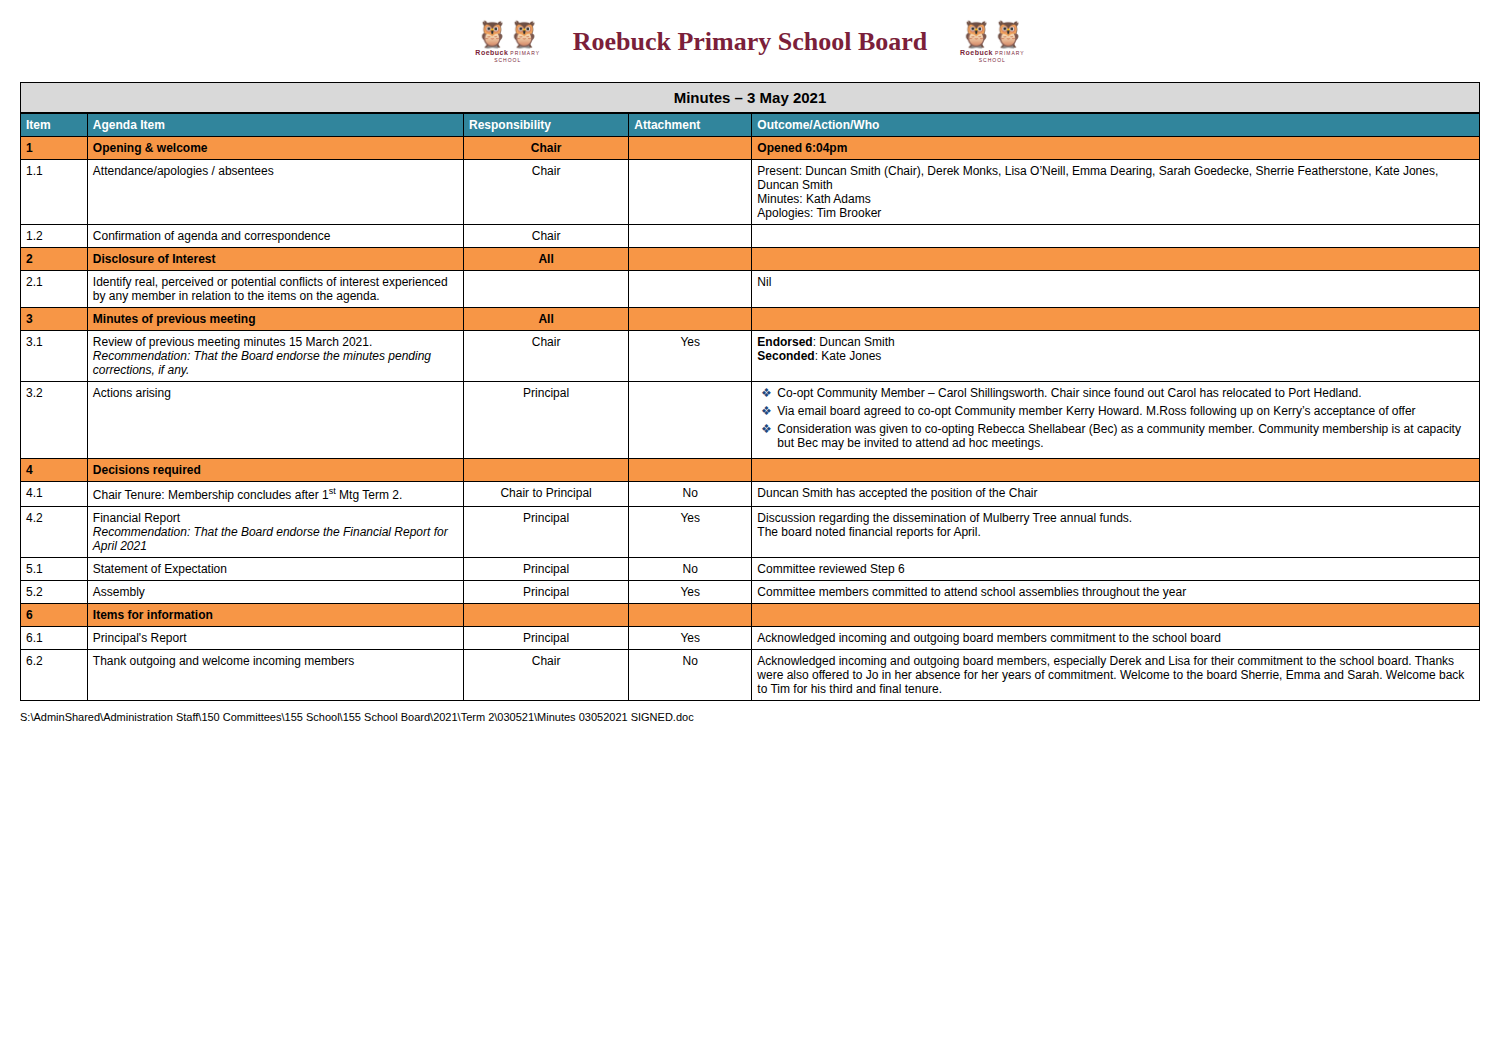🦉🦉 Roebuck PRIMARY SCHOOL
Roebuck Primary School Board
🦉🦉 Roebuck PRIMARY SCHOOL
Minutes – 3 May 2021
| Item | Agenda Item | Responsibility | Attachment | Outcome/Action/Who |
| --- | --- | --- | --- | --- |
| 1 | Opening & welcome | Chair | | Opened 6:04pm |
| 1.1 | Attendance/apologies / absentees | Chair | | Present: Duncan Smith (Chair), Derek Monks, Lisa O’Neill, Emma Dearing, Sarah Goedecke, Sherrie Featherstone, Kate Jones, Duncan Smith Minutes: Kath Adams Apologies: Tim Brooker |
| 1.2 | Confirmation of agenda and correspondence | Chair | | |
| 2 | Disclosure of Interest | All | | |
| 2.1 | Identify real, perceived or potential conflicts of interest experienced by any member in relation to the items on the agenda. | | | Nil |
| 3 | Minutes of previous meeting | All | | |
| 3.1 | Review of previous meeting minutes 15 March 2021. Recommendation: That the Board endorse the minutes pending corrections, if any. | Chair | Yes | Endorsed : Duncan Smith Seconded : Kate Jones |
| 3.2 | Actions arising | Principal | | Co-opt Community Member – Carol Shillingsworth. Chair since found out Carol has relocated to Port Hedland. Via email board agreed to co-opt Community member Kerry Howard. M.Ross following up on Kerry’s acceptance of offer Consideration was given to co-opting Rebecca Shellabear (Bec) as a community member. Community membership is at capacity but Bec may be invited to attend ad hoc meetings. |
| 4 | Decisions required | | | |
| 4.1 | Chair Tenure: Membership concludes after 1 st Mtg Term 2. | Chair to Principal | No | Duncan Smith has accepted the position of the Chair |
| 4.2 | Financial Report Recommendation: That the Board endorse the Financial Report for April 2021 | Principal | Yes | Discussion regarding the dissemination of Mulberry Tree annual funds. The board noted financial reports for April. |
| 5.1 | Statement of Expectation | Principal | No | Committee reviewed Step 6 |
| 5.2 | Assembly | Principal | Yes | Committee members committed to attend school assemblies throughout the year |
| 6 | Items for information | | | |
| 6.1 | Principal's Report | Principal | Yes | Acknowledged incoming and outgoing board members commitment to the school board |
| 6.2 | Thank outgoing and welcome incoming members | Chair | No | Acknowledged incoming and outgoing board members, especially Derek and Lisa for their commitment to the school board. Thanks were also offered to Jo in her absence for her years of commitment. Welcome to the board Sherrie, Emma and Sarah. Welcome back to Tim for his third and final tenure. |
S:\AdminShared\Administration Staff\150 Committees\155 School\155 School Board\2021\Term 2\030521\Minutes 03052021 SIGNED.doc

◆ ◆ ◆ ◆ ◆

● **Work required**
Go through the listing above and write out exactly the lines starting with the one holding "for April. |" and running through the one holding "reviewed Step 6 |", ends included, and no others.

● **Output**
| 4.2 | Financial Report Recommendation: That the Board endorse the Financial Report for April 2021 | Principal | Yes | Discussion regarding the dissemination of Mulberry Tree annual funds. The board noted financial reports for April. |
| 5.1 | Statement of Expectation | Principal | No | Committee reviewed Step 6 |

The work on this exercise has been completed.